DOCUMENT SEGMENT
We still don't know why we exist, but thanks to a physics experiment named Alpha we've just come one step closer.

Alpha is located right next door to the Large Hadron Collider, Europe's giant particle accelerator near Geneva, Switzerland. Canada is a key partner in the experiment which was built to measure the properties of antimatter – bizarre stuff that behaves like a mirror version of the matter that makes up our material world.

Antimatter is a scarce commodity in the universe – a good thing for us because this shortage has allowed galaxies, stars and life to emerge over the course of cosmic history. The trouble is physicists can't explain why there isn't more antimatter. Theory predicts that matter and antimatter should have been created in equal amounts when the universe began.

That's where Alpha comes in. Using the experiment, researchers are searching for small disparities in the way matter and antimatter particles respond to the forces of nature. Even the slightest difference might account for how matter came to dominate.

"We can't assume anything. We have to test everything," Robert Thompson, head of the University of Calgary's physics department and a long time member of the Alpha team, said.

In their latest result, published Wednesday in the journal Nature, Dr. Thompson and his colleagues report that antimatter hydrogen atoms – called antihydrogen – have no measurable electric charge and therefore behave just like ordinary hydrogen atoms do in an electric field.

Though not a surprise, the result marks a milestone and sets the stage for the next test, in which the researchers will attempt to measure the spectrum of antihydrogen – the wavelengths at which the antiatoms emit light. A few years later, a more challenging version of Alpha should allow them to determine if there is any difference in the way antimatter is affected by gravity.

DATA LISTING
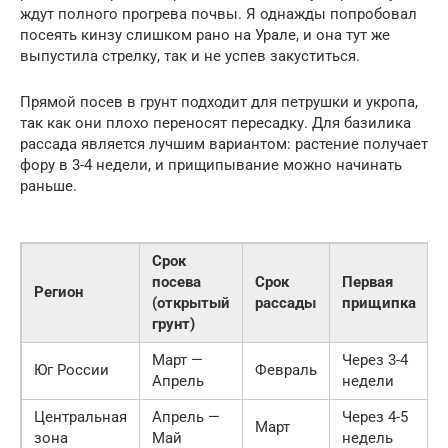
ждут полного прогрева почвы. Я однажды попробовал
посеять кинзу слишком рано на Урале, и она тут же
выпустила стрелку, так и не успев закуститься.
Прямой посев в грунт подходит для петрушки и укропа,
так как они плохо переносят пересадку. Для базилика
рассада является лучшим вариантом: растение получает
фору в 3-4 недели, и прищипывание можно начинать
раньше.
Срок
посева
Срок
Первая
Регион
(открытый
рассады
прищипка
грунт)
Март —
Через 3-4
Юг России
Февраль
Апрель
недели
Центральная
Апрель —
Через 4-5
Март
зона
Май
недель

REQUIRED ACTIONS
- a) Decide whether each statement agrees with the article on the Alpha experiment. Answer yes or no for each, quoting the words of the article that settle it. (i) Alpha sits beside the Large Hadron Collider. (ii) The latest result found that antihydrogen carries a small measurable electric charge. (iii) Theory predicts that more antimatter than matter was created when the universe began.
- b) Reproduce the part of the Alpha experiment article that opens with the words "In their latest" and ends after "an electric field.".

EXERCISE SOLUTIONS
- a)
(i) Yes: "Alpha is located right next door to the Large Hadron Collider"
(ii) No: "antimatter hydrogen atoms – called antihydrogen – have no measurable electric charge"
(iii) No: "Theory predicts that matter and antimatter should have been created in equal amounts when the universe began."

- b)
In their latest result, published Wednesday in the journal Nature, Dr. Thompson and his colleagues report that antimatter hydrogen atoms – called antihydrogen – have no measurable electric charge and therefore behave just like ordinary hydrogen atoms do in an electric field.